Jeżeli projekt nowelizacji wejdzie w życie, to zobowiązane firmy będą musiały publikować sprawozdania na nowych zasadach za rok obrotowy rozpoczynający się w dniu 22 czerwca 2024 r. lub po tym dniu. To nie koniec. Już rok później biegli rewidenci będą wypowiadać się o tym, czy koncerny musiały sporządzać sprawozdanie i czy rzeczywiście to zrobiły.

Potencjalne skutki nowej regulacji mogą być bardzo ciekawe. Nie da się ukryć, że unikanie opodatkowania w Polsce jest raczej niemile widziane przez krajową opinię publiczną. Tymczasem ta sama opinia publiczna to zarazem konsumenci korzystający z oferty poszczególnych przedsiębiorstw. Wyprowadzanie pieniędzy z Polski to bardzo kiepska zagrywka PR-owa. Wprowadzenie nowego obowiązku sprawi, że o wiele trudniej będzie nie afiszować się z taką praktyką.

Równocześnie obywatele i dziennikarze będą mogli dużo łatwiej zapoznać się z praktykami podatkowymi wiodących zagranicznych koncernów. Nie tylko łatwiej będzie piętnować te firmy, ale także weryfikować twierdzenia polityków. Weźmy na przykład takie hipermarkety.
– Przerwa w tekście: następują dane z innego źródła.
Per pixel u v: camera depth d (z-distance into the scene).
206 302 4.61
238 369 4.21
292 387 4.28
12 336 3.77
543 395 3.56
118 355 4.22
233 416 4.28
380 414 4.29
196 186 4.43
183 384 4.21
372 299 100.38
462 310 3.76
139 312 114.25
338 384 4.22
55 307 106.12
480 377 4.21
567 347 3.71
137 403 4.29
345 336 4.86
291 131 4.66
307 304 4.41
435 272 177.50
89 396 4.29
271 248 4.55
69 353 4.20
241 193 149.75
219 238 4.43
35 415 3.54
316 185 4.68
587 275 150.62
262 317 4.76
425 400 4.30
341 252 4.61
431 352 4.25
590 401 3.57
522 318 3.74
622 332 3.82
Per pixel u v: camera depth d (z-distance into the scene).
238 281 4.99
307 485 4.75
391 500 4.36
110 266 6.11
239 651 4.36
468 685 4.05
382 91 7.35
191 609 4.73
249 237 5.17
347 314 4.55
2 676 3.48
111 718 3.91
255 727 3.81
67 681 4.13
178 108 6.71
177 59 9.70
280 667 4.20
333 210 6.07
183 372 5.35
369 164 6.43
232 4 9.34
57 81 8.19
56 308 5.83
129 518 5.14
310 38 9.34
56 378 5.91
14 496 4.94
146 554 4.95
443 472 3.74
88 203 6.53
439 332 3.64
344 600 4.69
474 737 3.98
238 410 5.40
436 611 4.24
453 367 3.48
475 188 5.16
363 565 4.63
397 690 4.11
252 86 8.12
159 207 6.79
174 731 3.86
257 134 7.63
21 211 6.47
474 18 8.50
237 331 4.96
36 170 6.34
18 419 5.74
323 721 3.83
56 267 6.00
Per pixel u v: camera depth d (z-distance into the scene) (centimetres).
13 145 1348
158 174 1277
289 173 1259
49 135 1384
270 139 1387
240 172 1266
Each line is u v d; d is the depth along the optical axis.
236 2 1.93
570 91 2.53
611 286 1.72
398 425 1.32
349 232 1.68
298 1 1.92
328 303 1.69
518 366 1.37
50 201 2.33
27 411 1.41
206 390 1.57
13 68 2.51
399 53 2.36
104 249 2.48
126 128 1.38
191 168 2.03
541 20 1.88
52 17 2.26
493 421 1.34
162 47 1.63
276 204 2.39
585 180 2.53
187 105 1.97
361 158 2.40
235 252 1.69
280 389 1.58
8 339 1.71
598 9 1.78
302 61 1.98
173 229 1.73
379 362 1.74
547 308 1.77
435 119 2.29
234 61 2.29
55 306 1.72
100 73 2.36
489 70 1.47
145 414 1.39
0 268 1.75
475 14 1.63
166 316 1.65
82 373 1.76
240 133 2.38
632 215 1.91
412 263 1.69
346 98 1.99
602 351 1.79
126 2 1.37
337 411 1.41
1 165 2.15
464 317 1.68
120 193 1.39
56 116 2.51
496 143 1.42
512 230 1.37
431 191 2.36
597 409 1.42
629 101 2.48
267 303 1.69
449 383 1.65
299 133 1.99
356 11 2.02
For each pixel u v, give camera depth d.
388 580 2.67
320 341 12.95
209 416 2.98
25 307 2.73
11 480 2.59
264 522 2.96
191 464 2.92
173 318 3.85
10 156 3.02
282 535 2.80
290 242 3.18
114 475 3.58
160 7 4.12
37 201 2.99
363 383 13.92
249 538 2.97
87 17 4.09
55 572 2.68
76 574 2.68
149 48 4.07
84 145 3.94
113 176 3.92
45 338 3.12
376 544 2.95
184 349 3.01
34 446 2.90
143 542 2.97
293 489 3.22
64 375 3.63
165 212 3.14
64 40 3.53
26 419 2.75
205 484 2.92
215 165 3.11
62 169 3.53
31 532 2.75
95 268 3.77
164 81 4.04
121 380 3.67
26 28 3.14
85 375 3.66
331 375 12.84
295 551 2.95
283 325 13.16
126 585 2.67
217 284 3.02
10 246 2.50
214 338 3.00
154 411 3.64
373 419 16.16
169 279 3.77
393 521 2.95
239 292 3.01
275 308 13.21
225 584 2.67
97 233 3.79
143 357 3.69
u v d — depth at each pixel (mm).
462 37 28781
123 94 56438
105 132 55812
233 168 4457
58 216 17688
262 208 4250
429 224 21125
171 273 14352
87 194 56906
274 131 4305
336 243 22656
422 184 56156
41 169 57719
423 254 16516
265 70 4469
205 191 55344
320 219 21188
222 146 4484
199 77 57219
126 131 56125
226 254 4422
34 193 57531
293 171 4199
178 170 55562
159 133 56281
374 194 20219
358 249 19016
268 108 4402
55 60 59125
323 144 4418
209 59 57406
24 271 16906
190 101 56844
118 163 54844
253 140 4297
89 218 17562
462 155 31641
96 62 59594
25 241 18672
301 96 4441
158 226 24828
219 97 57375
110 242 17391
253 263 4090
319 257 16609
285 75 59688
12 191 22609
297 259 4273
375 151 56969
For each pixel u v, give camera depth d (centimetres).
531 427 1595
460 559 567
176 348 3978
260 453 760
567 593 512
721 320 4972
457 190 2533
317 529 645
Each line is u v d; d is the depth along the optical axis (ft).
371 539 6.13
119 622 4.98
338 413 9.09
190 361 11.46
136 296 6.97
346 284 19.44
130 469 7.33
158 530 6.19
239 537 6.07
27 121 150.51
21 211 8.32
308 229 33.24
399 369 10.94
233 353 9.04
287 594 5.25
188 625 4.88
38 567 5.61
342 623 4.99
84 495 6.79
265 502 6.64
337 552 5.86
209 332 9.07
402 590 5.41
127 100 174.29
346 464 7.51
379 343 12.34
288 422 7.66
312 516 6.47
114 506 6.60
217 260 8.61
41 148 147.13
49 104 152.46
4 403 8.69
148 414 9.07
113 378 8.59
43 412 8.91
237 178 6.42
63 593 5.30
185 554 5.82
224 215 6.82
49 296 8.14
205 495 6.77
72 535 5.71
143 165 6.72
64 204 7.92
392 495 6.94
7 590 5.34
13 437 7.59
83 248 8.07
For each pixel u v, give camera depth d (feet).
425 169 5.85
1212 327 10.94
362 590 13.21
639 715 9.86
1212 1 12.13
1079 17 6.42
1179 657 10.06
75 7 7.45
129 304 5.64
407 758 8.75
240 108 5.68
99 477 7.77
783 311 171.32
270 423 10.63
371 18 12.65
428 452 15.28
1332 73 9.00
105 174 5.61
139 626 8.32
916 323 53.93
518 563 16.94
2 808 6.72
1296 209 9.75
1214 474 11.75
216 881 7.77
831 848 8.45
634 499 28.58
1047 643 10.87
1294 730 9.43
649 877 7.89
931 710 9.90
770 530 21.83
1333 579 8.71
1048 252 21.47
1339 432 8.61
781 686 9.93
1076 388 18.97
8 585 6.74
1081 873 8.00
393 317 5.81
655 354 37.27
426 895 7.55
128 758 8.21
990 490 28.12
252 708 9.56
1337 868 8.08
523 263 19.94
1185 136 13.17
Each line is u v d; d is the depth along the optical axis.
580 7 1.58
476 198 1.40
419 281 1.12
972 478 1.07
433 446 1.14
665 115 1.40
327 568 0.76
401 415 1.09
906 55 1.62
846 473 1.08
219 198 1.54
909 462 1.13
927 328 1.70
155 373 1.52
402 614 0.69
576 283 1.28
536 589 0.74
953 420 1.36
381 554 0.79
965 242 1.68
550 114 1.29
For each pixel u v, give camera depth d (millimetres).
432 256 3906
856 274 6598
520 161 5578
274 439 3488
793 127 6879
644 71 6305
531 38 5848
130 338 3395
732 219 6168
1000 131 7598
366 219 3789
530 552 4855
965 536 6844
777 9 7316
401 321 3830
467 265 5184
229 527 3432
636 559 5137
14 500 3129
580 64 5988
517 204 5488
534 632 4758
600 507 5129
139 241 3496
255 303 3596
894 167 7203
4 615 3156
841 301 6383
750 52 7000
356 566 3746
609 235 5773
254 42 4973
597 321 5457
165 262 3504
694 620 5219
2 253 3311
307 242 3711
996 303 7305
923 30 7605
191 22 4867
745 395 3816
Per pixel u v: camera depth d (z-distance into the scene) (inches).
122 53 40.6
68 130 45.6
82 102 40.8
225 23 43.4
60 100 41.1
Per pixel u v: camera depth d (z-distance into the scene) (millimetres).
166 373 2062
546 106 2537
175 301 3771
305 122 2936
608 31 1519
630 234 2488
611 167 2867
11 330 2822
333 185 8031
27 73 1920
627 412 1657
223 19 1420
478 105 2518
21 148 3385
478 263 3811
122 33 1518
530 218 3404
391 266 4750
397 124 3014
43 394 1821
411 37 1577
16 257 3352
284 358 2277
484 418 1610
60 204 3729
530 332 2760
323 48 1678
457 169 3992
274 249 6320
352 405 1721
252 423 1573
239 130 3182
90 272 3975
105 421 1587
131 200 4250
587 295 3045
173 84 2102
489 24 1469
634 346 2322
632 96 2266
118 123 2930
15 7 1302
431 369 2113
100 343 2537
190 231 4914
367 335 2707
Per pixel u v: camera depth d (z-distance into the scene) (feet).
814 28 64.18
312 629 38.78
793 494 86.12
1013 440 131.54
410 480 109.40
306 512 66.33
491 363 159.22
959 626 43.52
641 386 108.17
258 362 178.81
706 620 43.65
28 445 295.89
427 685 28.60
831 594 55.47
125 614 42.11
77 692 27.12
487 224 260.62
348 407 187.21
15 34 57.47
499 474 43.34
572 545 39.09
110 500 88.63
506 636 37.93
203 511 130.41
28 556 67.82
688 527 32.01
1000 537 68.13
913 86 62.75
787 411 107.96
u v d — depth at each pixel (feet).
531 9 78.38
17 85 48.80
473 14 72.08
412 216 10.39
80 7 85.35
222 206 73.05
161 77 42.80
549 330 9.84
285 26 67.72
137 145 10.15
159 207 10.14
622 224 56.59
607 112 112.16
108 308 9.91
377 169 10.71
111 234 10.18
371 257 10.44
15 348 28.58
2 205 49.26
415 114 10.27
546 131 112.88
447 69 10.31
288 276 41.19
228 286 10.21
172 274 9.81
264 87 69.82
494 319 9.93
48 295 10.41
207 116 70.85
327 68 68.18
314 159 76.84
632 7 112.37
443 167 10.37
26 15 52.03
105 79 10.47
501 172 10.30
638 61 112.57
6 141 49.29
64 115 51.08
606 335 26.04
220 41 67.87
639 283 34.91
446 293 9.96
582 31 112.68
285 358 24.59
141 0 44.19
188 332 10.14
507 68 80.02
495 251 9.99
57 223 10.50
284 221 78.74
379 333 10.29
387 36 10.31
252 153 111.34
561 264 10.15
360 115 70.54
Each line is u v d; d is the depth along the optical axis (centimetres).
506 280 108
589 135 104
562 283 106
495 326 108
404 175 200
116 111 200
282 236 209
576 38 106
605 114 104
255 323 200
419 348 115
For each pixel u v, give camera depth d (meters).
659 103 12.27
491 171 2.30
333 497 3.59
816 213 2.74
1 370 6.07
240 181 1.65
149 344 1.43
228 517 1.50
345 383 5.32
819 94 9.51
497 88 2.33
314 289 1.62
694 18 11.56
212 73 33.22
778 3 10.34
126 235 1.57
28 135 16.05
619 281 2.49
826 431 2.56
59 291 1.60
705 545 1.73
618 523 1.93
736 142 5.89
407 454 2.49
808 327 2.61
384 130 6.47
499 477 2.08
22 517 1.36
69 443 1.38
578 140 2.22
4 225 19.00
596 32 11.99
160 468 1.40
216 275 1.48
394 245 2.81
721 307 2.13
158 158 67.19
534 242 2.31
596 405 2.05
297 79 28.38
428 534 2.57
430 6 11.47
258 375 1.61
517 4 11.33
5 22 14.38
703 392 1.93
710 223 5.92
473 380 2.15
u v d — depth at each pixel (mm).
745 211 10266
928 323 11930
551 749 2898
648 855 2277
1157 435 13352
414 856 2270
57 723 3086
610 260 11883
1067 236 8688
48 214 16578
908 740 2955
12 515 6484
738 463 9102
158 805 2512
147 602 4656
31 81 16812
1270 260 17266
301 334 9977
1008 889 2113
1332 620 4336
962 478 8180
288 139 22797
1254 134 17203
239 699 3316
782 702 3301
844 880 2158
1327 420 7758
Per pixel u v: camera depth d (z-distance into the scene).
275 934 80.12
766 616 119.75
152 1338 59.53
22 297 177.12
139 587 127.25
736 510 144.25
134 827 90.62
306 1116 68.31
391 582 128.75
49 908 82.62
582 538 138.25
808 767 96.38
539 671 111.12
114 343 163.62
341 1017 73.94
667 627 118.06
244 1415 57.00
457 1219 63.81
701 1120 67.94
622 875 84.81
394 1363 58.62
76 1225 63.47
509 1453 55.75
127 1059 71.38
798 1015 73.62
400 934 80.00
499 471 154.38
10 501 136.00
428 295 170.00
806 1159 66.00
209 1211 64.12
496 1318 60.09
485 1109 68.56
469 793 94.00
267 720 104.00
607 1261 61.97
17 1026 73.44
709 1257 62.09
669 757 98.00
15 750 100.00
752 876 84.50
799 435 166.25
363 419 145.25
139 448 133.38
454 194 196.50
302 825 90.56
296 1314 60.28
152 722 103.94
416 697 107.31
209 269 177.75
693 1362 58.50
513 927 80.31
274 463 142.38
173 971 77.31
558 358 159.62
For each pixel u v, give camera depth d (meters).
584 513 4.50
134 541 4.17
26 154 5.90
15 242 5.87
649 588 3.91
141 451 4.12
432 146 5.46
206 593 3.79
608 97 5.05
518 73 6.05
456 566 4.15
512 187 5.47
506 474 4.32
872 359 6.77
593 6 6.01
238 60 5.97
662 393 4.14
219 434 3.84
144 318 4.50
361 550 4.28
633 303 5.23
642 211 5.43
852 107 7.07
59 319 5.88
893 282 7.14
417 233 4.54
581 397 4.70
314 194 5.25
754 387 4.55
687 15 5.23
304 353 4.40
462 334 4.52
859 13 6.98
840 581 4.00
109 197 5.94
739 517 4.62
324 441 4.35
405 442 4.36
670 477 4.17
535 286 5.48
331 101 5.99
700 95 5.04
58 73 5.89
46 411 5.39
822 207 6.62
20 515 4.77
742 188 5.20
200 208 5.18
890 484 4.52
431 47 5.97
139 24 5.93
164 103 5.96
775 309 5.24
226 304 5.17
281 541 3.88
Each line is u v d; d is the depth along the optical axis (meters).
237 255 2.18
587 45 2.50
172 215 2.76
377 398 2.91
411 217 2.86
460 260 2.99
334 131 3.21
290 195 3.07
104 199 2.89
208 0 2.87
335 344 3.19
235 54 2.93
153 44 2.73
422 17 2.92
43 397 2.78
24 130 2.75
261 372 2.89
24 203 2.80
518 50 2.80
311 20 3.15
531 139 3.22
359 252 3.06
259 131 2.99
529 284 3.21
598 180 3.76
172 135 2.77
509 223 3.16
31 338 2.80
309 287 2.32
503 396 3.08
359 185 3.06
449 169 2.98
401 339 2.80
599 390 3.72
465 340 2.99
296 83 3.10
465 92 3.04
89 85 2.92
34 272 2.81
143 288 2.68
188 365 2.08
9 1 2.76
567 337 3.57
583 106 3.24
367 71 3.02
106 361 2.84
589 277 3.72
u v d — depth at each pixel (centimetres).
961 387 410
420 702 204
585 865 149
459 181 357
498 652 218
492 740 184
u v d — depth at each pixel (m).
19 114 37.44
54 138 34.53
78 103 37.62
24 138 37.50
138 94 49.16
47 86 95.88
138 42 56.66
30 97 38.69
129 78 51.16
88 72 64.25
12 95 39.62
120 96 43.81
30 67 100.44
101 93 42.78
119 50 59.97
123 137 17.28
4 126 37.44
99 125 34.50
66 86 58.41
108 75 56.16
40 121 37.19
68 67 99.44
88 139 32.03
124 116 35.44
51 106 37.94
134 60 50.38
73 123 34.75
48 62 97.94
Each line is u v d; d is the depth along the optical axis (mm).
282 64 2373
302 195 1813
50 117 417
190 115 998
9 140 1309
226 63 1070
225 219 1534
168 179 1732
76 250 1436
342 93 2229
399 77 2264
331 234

Naiwnością byłoby sądzić, że nowe prawo zmusi koncerny, by płaciły CIT w Polsce. Skorzysta za to opinia publiczna

Powszechnie pokutuje przekonanie, że zagraniczne firmy z tej branży nie chcą płacić podatku CIT w Polsce. Kiedy jednak spojrzy się do twardych danych za 2021 r., na przykład tych opublikowanych przez portalspożywczy.pl, okazuje się, że prawda wygląda inaczej. Jeronimo Martins, właściciel Biedronki, jest jednym z większych podatników CIT w Polsce. Spółka odprowadziła aż 724 mln zł. Sumiennie ze swoich obowiązków podatkowych wywiązuje się Lidl i Kaufland. Auchan w zeszłym roku zapłacił z kolei „tylko” 30,9 mln zł podatku CIT.

Jeżeli czepiamy się pod tym względem francuskiej sieci, to warto wspomnieć, że niewielu światowych gigantów technologicznych działających w Polsce przekroczyło kwotę 30 mln zł. Samsung odprowadził 90 mln zł, Amazon Fulfillment Poland – 45,1 mln zł. Polski oddział Google z wynikiem 27,9 mln zł. Facebook zapłacił w Polsce tylko 8,2 mln zł.

Wygląda więc na to, że na wprowadzeniu nowego obowiązku skorzysta nie fiskus, lecz przede wszystkim opinia publiczna. Straty poniosą wizerunki niektórych firm. Nie należy się jednak łudzić, że nowe prawo zmusi je, by płaciły CIT w Polsce. Nowelizacja nie przyniesie też jakiejś rewolucji, skoro Ministerstwo Finansów regularnie publikuje zestawienia największych płatników CIT. Mimo wszystko proponowane rozwiązania wydają się krokiem w dobrą stronę.